Three wild camel surveys in the Gobi desert
In 1995 and 1996 John Hare became the first foreigner to cross the Gashun Gobi Desert in China from north to south and to reach the ancient city of Lou Lan from the east. John Hare and his team stumbled across a hitherto undiscovered outpost of the ancient city of Lou Lan, called Tu-ying, on the Middle Silk Road.
In 1999, on another expedition mounted on camels, John Hare’s team discovered two unmapped valleys deep in the Gobi sand dunes, which contained wildlife that had never seen or experienced man.
This 1999 survey traversed some hitherto unexplored sand dunes near the northern Tibet escarpment that led John Hare into these two undiscovered and unmapped valleys and a fresh water spring that held pockets of wildlife that had no fear of man.

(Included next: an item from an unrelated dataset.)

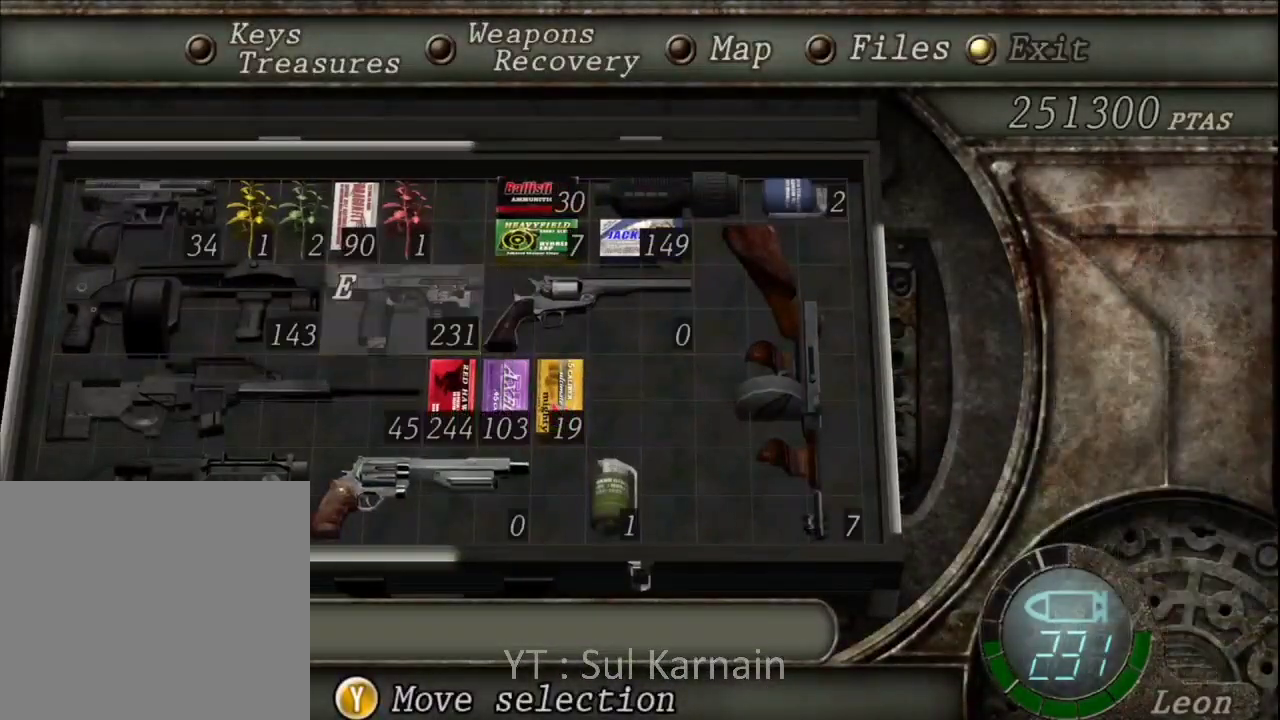
{"buttons": [], "left_stick": "up", "right_stick": "center", "events": [[17, "B", "down"], [133, "B", "up"], [150, "left_stick", "up"]]}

In addition to observing 169 critically endangered wild camels, the expedition also saw the Tibetan ass, the Argali wild sheep, wolves and bears. The survey resulted in the establishment of the Lop Nur Wild Camel National Nature Reserve in the former Chinese nuclear test area to protect the critically endangered wild camel of which there are no more than 600 in China.
In November 2005, on a return visit, John Hare found that illegal miners had entered the area and in their search for gold, poisoned the spring and the vegetation with potassium cyanide and shot the wildlife. However, the Chinese government has responded by cleaning up the area and renewed its determination to combat illegal mining.

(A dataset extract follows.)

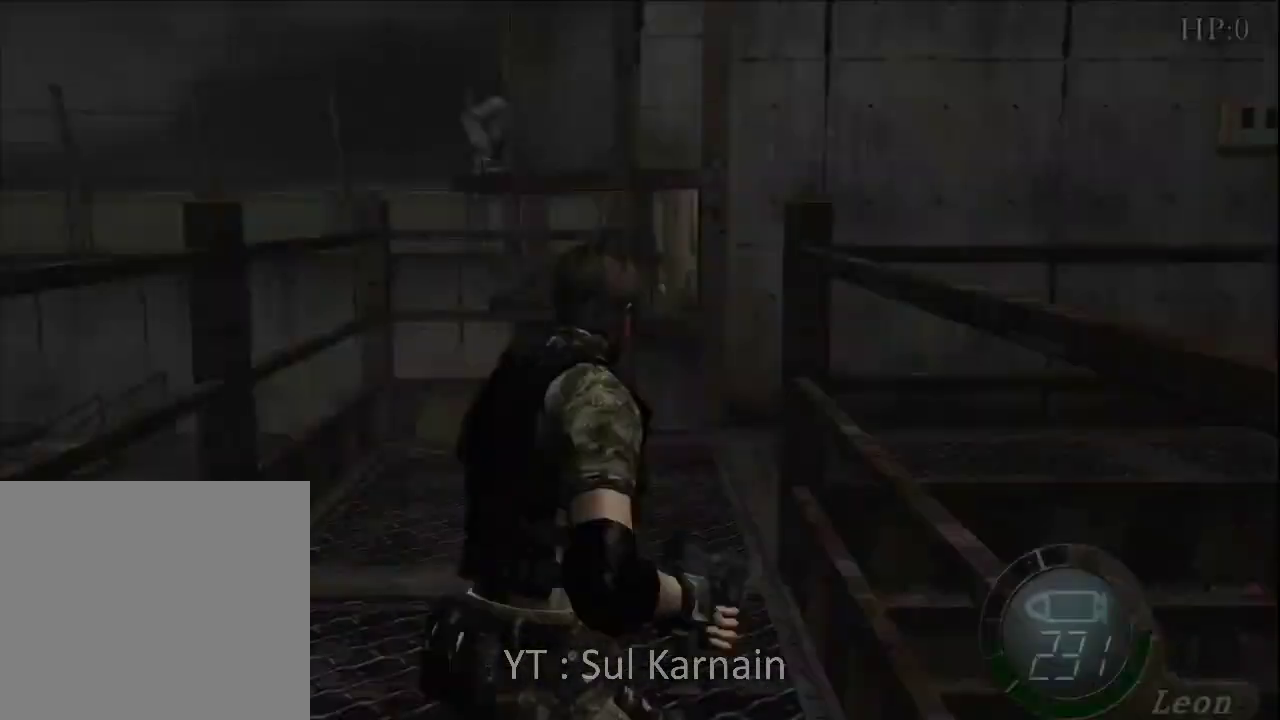
{"buttons": [], "left_stick": "up", "right_stick": "center", "events": []}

In 2011, another survey made by John Hare with Kazakhs and a Chinese scientist on domestic camels revealed that the Chinese Government had cleaned up the spring at Kum Su and that wild camels and other endangered species were returning to the spring. The expedition saw another 126 wild camels.
John Hare’s talk covers the 1999, 2005 and 2011 expeditions in detail with over 60 extraordinary photos.